The absence of YlMhb1p leads to a decreased number of mt-nucleoids as well as a lower mtDNA copy number per cell. (A) Wild-type Po1h (WT) (top) and the Δmhb1 mutant (bottom) were stained with DAPI or DiOC₆ and were visualized by fluorescence microscopy. Cells transformed with an empty pUB4 vector or with pUB4 carrying the wild-type YlMHB1 gene were grown in YPD medium supplemented with hygromycin B (HygB). (B) PFGE analysis of mtDNA from the wild-type Po1h strain and the Δmhb1 strain. Whole-cell DNA was released from the cells in agarose blocks and was subjected to electrophoresis either without (undigested) or with prior treatment with the restriction endonuclease ApaI. Mitochondrial DNA was visualized by Southern blotting using a radioactively labeled probe derived from the ATP6 gene. EtBr, ethidium bromide-stained gel; SB, Southern blot. (C) The amount of mtDNA in the Δmhb1 mutant relative to that in the WT strain Po1h was measured by qPCR. The data presented are means of results from five independent experiments.

FIG 4

The absence of YlMhb1p results in sensitivity to ethidium bromide. Cells of the wild-type strain Po1h (WT) and the Δmhb1 strain either carrying no plasmid or transformed with the pUB4 vector without or with the YlMHB1 gene were first grown overnight in YPD medium alone or supplemented with HygB and were then spotted onto solid SD medium without (left) or with (right) EtBr (5 μM). Plates were photographed after 1 day (left) or 3 days (right) of growth at 28°C.

FIG 5

Comparison of the levels of RNA and proteins encoded by nuclear DNA and mtDNA. (Left) Northern blot analysis of RNA resulting from transcription of nuclear DNA (ACT1, NUBM, NUCM, NESM) and mtDNA (23S rRNA, ATP6). (Right) Western blot analysis of the levels of mitochondrial proteins encoded by nuclear DNA (NUCM [49-kDa], NUBM [51-kDa], and NESM subunits of complex I) and mtDNA (Atp6p and Cox2p). The WT (strain Po1h) and Δmhb1 protein extracts were prepared from the same numbers of cells.
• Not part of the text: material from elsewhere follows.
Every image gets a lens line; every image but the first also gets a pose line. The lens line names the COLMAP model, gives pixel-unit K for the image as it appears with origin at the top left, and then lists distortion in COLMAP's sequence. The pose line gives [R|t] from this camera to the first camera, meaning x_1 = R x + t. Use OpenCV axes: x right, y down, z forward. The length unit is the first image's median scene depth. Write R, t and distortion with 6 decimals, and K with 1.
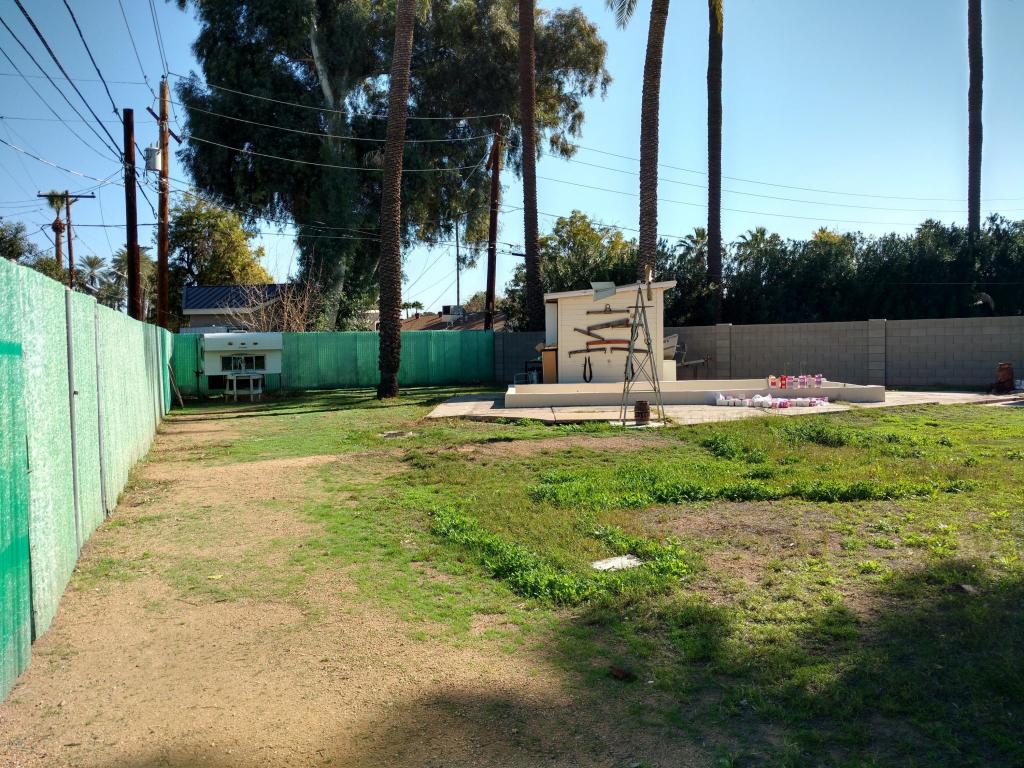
lens RADIAL K [[800.4, 0, 511.5], [0, 800.4, 383.2], [0, 0, 1]] dist [0.016778, 0.016711]
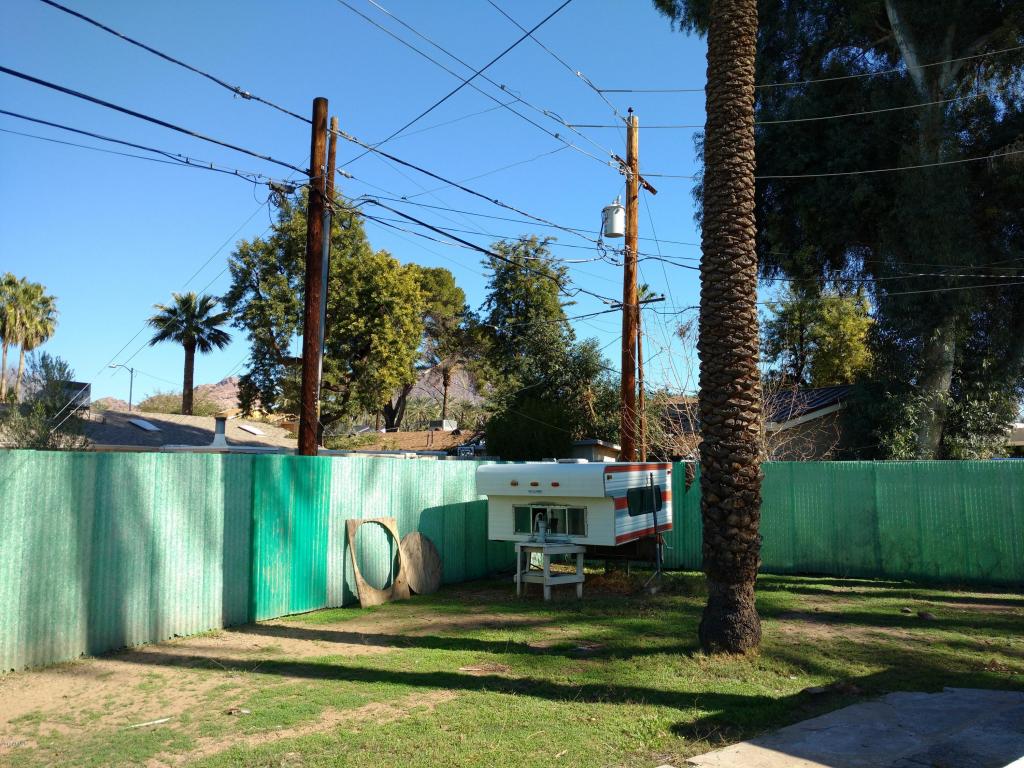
lens RADIAL K [[800.4, 0, 512.3], [0, 800.4, 381.0], [0, 0, 1]] dist [0.016778, 0.016711]
pose [[0.634898, -0.064161, -0.769927, 0.046299], [-0.054446, 0.990352, -0.127427, -0.035996], [0.770675, 0.122823, 0.625279, 0.485695]]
Note that whereas anti-NUCM, anti-NUMB, and anti-NESM antibodies were raised against Y. lipolytica proteins, anti-Atp6p and anti-Cox2p antibodies were raised against S. cerevisiae Atp6p and Cox2p, respectively.

FIG 6

Measurement of frequencies of spontaneous and MnCl₂-induced Oli^R mutations. MnCl₂-induced mutagenesis of mtDNA was performed as described previously (71), and the frequency of Oli^R mutants was calculated based on the number of colonies appearing after 8 days of cultivation on plates containing 10 μg/ml oligomycin A. Wild-type, strain Po1h.